Segundo a veterinária Luciana Oliveira, calorias vindas desses alimentos
acentuam o problema e dificultam a perda de peso.
Os petiscos, vistos como “agrado” aos gatos, podem ser um dos principais
fatores para a obesidade felina. A opinião é da veterinária e PhD em Nutrição
Animal Dra. Luciana Oliveira. “Qualquer tipo de alimento, seja
industrializado ou natural, contém calorias. Se o animal consumir mais calorias
que precisa, ele vai ganhar peso. Então todas as calorias precisam ser
contabilizadas, e no caso de um animal obeso as calorias vindas de petiscos
acentuam o problema e dificultam a perda de peso”, alerta.
O aumento de casos de obesidade em gatos tem preocupado especialistas e
acendido um alerta entre tutores. Silencioso, o ganho de peso pode evoluir para
problemas de saúde importantes, afetando diretamente a qualidade e a
expectativa de vida dos animais.
De acordo com a Dra. Luciana, a forma mais eficaz de identificar se um
gato está acima do peso não é apenas pela balança, mas pela avaliação do escore
de condição corporal. “Esse escore varia de 1 a 9, sendo 5 o ideal. A avaliação
é feita por meio da palpação do corpo do animal, observando a presença de
gordura e a definição corporal”, explica.
A pesagem também é uma aliada importante, mas deve ser feita com
frequência adequada.
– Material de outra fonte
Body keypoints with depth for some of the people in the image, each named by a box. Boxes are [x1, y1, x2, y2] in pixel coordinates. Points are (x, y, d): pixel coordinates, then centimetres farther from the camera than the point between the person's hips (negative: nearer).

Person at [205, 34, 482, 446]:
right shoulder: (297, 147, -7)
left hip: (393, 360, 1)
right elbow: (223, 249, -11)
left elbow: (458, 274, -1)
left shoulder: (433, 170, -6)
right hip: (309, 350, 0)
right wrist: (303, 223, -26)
Para gatos com peso ideal, o acompanhamento mensal costuma
ser suficiente. Já em casos de sobrepeso ou obesidade, o controle precisa ser
mais próximo, podendo ser semanal ou quinzenal, especialmente quando o animal
está em processo de emagrecimento.
Um dos erros mais comuns entre tutores é simplesmente reduzir a
quantidade de ração oferecida. Segundo a especialista, essa prática pode trazer
prejuízos à saúde. “Diminuir a quantidade de uma ração comum não é suficiente e
pode causar deficiência de nutrientes essenciais. O correto é utilizar uma
alimentação específica, como rações light ou terapêuticas para obesidade, de
acordo com o grau de sobrepeso do animal.”
Além da alimentação, o estímulo à atividade física é fundamental.
Ambientes enriquecidos, com prateleiras, nichos e móveis verticais, incentivam
o gato a se movimentar mais. Brinquedos como bolinhas, varinhas e arranhadores
também ajudam a aumentar o gasto de energia.
O ideal é que os momentos de brincadeira sejam frequentes, respeitando o
ritmo do animal. Gatos tendem a ser mais ativos no final do dia e durante a
noite, o que pode ser aproveitado para incentivar a atividade.
No processo de emagrecimento, o controle deve ser criterioso. “Diferente
dos cães, gatos têm mais dificuldade para perder peso. Por isso, cada caloria
importa. Em muitos casos, o ideal é suspender completamente os petiscos durante
a dieta”, finaliza a Dra. Luciana Oliveira.
Dra. Luciana Oliveira - Médica veterinária formada pela Unesp de Jaboticabal, possui mestrado o doutorado na área de nutrição de cães e Gatos pela Unesp Jaboticabal. Fez estágio de doutoramento na Universidade LMU, de Munique/Alemanha. É membro do Colégio Brasileiro de Nutrição Animal Pet (CBA PET) e da Sociedade Brasileira de Nutrição e Nutrologia de Cães e Gatos (SBNutripet). Tem mais de 20 anos de experiência na área de Nutrição e Nutrologia de Cães e Gatos.